The current drive for sustainable routes to industrial chemicals and energy due to depleting fossil reserves has motivated research in the field of biotechnology. Biomass is abundant on earth and photosynthesis, if utilized properly, can lead the way to a sustainable carbon cycle. The recent advances in metabolic engineering, DNA sequencing, and protein engineering are driving research to achieve this goal. In this work, the native leucine and isoleucine biosynthetic pathways in Escherichia coli were expanded for the synthesis of pentanoic acid (PA) and 2-methylbutyric acid (2MB) respectively. Several aldehyde dehydrogenases and 2-ketoacid decarboxylases were studied for the conversion of ketoacids into respective carboxylic acids.

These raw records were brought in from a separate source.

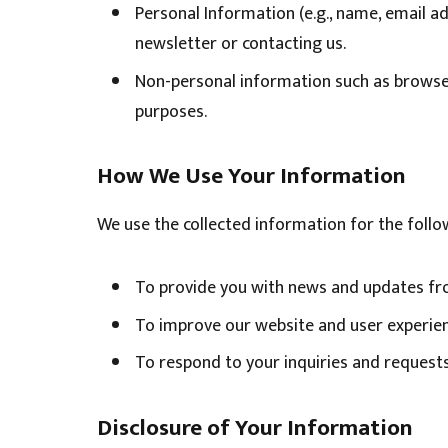
Personal Information (e.g., name, email a
newsletter or contacting us.
Non-personal information such as browser 
purposes.
How We Use Your Information
We use the collected information for the foll
To provide you with news and updates fr
To improve our website and user experien
To respond to your inquiries and requests
Disclosure of Your Information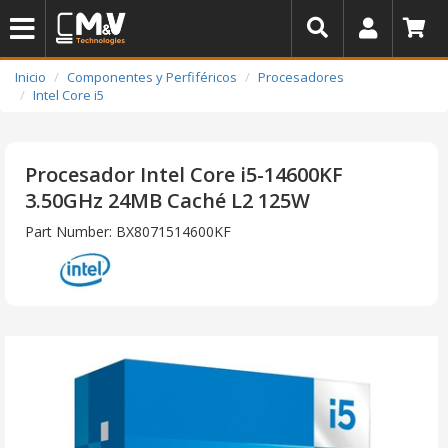
Inicio
Componentes y Perfiféricos
Procesadores
Intel Core i5
Procesador Intel Core i5-14600KF
3.50GHz 24MB Caché L2 125W
Part Number: BX8071514600KF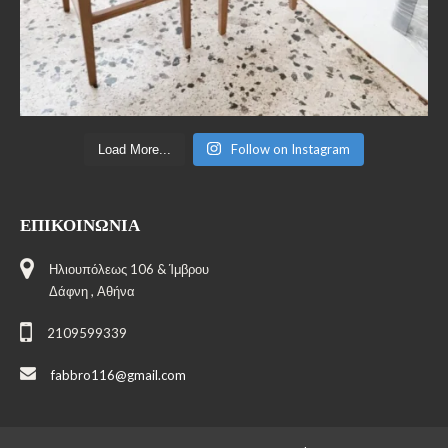
Follow on Instagram
Load More...
ΕΠΙΚΟΙΝΩΝΊΑ
Ηλιουπόλεως 106 & Ίμβρου
Δάφνη , Αθήνα
2109599339
fabbro116@gmail.com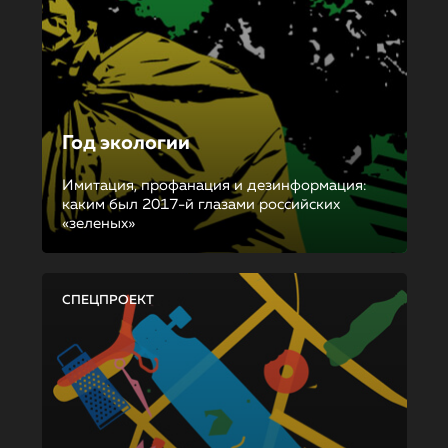
Год экологии
Имитация, профанация и дезинформация:
каким был 2017-й глазами российских
«зеленых»
СПЕЦПРОЕКТ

The optimal combinations of these enzymes enabled production of 2.6 g/L 2MB with IPDC-AldH and 2.6 g/L of PA with IPDC-KDHba in shake-flask fermentations. The extension of these pathways to synthesize value-added chemicals like hydroxyacids was attempted. The cytochrome P450 BM-3 enzyme was engineered to enhance its ability to oxidize unactivated C-H bonds in the short-chain carboxylic acids. Nine mutants were created by rational. The mutant L437K showed 20 to 30-fold higher activity compared to the wild-type. A screening strategy was developed to evolve isobutyrate-hydroxylating activity in P450s based on the valine degradation pathway in Pseudomonas aeruginosa. As a growth-based selection strategy, it will allow screening of a large library. This work expands the library of chemicals that can be produced biologically as a step forward to the sustainable future.